Skip to main content

Why Sample

HoneyHive traces asynchronously and batches span exports, so overhead is minimal. At very high volumes, however, you may want to selectively trace to control cost and storage. The goal is to capture every trace that matters while reducing noise from routine traffic.

Strategies

Always Trace Errors

Failed requests are the most valuable traces. Always capture them regardless of sampling rate.
def should_trace(request):
    if request.get("error"):
        return True
    if request.get("status_code", 200) >= 400:
        return True
    return False

Always Trace High-Priority Requests

Premium users, flagged accounts, or specific endpoints should always be traced.
def should_trace(request):
    if request.get("customer_tier") == "premium":
        return True
    if request.get("endpoint") in ["/api/checkout", "/api/agent"]:
        return True
    return False

Percentage Sampling

For regular traffic, sample a fixed percentage:
import random

SAMPLE_RATE = 0.01  # 1% of traffic

def should_trace(request):
    return random.random() < SAMPLE_RATE

Combined

In practice, combine these strategies:
import random

def should_trace(request):
    # Always trace errors
    if request.get("error") or request.get("status_code", 200) >= 400:
        return True
    # Always trace premium users
    if request.get("customer_tier") == "premium":
        return True
    # Sample 1% of regular traffic
    return random.random() < 0.01

Applying Sampling

Use your sampling function to conditionally initialize the tracer or skip tracing for a given request:
from honeyhive import HoneyHiveTracer, trace

tracer = HoneyHiveTracer.init(
    project="my-app",
    source="production"
)

@app.route("/api/process", methods=["POST"])
def handle_request():
    if not should_trace(request):
        return process(request.json)

    @trace(tracer=tracer)
    def traced_process(data):
        return process(data)

    return traced_process(request.json)

Payload Size

Independent of sampling, avoid tracing large objects directly. Trace metadata about the data instead:
from honeyhive import trace, enrich_span

@trace()
def process(large_data: dict):
    enrich_span({
        "data.size_mb": len(str(large_data)) / 1024 / 1024,
        "data.keys_count": len(large_data)
    })
    # Don't do this:
    # enrich_span({"data.full_content": large_data})

(Collected data)
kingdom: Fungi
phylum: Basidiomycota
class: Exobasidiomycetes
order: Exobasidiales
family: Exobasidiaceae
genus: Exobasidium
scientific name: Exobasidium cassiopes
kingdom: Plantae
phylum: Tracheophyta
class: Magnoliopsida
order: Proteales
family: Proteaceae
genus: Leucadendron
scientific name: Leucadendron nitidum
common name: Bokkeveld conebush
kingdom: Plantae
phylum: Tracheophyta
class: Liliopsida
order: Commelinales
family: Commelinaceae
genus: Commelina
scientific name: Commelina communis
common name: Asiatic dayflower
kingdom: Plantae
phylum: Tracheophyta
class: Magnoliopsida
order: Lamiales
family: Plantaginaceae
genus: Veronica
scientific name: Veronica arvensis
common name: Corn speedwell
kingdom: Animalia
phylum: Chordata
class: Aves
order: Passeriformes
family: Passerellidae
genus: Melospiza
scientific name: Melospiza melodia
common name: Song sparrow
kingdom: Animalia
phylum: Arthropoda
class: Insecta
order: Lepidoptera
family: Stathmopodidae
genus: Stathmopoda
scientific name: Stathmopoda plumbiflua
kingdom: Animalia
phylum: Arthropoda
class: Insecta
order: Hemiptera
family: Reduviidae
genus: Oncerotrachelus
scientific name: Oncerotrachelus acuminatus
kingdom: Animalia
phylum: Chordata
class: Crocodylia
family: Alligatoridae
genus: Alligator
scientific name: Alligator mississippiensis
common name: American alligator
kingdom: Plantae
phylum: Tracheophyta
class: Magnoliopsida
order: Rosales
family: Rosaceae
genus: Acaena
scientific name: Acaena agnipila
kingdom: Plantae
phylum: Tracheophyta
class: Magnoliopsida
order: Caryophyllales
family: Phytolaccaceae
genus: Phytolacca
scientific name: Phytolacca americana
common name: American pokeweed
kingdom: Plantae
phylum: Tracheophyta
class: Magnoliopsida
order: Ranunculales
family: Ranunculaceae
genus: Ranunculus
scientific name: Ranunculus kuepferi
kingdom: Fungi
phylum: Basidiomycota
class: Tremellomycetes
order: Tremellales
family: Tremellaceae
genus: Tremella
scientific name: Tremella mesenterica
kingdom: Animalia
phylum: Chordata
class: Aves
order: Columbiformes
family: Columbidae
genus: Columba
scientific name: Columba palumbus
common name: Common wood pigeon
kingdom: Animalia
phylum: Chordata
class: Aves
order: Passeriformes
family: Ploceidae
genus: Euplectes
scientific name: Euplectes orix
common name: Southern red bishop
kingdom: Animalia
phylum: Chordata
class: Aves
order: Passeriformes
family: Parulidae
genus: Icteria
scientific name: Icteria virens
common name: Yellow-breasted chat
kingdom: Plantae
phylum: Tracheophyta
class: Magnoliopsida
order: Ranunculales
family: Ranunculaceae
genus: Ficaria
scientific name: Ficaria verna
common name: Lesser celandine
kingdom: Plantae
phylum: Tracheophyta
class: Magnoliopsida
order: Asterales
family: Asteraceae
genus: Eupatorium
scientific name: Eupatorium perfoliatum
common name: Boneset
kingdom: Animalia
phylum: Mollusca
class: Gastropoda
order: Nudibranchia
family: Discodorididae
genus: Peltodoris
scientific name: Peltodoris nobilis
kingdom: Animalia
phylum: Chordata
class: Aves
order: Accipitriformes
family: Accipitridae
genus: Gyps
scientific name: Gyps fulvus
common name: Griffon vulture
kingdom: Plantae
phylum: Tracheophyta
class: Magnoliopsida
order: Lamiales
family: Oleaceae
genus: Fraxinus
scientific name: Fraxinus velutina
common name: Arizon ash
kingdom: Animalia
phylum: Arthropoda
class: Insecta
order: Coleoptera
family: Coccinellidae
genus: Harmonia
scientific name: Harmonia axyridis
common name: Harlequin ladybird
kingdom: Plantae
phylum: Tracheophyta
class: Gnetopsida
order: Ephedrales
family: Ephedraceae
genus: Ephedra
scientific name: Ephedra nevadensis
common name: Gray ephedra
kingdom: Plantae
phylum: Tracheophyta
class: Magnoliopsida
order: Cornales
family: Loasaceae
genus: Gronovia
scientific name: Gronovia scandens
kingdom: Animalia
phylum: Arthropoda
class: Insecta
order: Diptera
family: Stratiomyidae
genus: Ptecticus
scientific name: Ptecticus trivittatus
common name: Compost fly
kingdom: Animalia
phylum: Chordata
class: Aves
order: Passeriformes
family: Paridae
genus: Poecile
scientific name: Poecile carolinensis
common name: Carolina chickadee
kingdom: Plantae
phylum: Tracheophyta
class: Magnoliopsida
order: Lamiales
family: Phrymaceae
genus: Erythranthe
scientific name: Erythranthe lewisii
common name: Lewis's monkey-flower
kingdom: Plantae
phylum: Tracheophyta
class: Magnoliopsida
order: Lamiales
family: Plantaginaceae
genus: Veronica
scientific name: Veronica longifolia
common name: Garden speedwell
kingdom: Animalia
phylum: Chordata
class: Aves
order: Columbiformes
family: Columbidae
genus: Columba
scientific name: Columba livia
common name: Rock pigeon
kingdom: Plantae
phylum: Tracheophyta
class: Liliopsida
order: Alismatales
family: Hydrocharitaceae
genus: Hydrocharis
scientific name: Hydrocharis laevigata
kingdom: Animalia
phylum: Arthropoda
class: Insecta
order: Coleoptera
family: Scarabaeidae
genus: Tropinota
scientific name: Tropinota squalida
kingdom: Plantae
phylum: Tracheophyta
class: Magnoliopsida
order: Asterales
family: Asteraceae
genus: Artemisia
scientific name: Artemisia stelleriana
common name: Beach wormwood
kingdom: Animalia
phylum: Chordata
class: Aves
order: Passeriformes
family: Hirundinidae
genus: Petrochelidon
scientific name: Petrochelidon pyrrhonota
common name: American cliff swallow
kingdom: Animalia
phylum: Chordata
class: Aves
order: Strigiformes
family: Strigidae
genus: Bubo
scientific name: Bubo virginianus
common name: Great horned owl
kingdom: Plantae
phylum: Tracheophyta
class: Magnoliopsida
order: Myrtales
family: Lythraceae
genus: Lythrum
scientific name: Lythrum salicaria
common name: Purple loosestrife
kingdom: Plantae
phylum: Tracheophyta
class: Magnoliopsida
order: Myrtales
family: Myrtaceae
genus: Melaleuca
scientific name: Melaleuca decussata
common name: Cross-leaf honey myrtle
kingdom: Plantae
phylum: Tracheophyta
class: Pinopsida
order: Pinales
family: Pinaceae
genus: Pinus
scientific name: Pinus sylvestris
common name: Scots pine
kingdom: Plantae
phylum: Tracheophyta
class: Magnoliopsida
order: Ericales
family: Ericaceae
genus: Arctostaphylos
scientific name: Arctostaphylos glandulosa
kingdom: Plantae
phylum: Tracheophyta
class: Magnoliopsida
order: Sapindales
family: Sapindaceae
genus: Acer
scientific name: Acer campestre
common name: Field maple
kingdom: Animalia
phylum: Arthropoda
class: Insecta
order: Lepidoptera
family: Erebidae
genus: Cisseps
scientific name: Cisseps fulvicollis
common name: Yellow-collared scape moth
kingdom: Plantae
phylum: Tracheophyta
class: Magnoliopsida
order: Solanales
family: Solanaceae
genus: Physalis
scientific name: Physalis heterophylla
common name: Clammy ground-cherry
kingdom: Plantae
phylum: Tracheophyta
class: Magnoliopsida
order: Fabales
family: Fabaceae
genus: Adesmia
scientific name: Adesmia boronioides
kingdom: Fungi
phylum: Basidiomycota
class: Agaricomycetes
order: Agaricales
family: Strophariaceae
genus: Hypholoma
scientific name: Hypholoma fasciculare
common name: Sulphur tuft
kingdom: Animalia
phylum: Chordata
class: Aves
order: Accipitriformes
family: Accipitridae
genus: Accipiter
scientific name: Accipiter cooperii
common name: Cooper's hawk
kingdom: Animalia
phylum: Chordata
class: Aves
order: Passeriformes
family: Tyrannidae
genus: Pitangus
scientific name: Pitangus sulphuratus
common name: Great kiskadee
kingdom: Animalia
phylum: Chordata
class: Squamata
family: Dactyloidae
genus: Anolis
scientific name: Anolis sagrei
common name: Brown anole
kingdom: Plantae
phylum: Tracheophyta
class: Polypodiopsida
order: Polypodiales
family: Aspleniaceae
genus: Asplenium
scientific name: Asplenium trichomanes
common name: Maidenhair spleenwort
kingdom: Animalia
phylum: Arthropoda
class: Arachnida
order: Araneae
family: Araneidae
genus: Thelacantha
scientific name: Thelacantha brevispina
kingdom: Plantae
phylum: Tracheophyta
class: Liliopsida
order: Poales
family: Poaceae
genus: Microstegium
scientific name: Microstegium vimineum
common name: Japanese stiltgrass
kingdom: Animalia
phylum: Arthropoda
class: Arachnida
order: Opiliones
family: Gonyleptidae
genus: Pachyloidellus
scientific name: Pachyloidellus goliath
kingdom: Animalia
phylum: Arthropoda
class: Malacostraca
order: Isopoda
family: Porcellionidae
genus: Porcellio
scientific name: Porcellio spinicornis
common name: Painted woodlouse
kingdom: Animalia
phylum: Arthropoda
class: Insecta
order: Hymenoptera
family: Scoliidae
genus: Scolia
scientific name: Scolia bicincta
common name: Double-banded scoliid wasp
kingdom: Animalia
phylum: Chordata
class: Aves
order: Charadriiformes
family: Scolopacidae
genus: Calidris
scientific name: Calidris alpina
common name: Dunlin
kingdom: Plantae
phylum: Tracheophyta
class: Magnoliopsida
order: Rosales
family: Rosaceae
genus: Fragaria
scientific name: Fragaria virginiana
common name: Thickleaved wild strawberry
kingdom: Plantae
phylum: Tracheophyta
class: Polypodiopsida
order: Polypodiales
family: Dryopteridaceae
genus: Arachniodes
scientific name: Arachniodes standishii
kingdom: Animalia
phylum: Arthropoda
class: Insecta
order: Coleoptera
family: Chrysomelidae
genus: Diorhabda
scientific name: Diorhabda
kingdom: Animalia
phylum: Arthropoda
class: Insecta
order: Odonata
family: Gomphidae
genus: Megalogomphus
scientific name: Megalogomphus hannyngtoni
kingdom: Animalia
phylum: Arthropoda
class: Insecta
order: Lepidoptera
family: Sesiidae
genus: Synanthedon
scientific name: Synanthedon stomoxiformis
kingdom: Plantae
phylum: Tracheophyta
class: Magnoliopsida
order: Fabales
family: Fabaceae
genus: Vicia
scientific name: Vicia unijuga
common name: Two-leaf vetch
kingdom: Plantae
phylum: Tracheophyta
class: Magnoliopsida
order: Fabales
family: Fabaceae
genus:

• [Brief]: Reproduce the sampling guide from "Applying Sampling" to "return process(request.json)", but replace "production" with "staging".

• [The answer]:
Applying Sampling

Use your sampling function to conditionally initialize the tracer or skip tracing for a given request:
from honeyhive import HoneyHiveTracer, trace

tracer = HoneyHiveTracer.init(
    project="my-app",
    source="staging"
)

@app.route("/api/process", methods=["POST"])
def handle_request():
    if not should_trace(request):
        return process(request.json)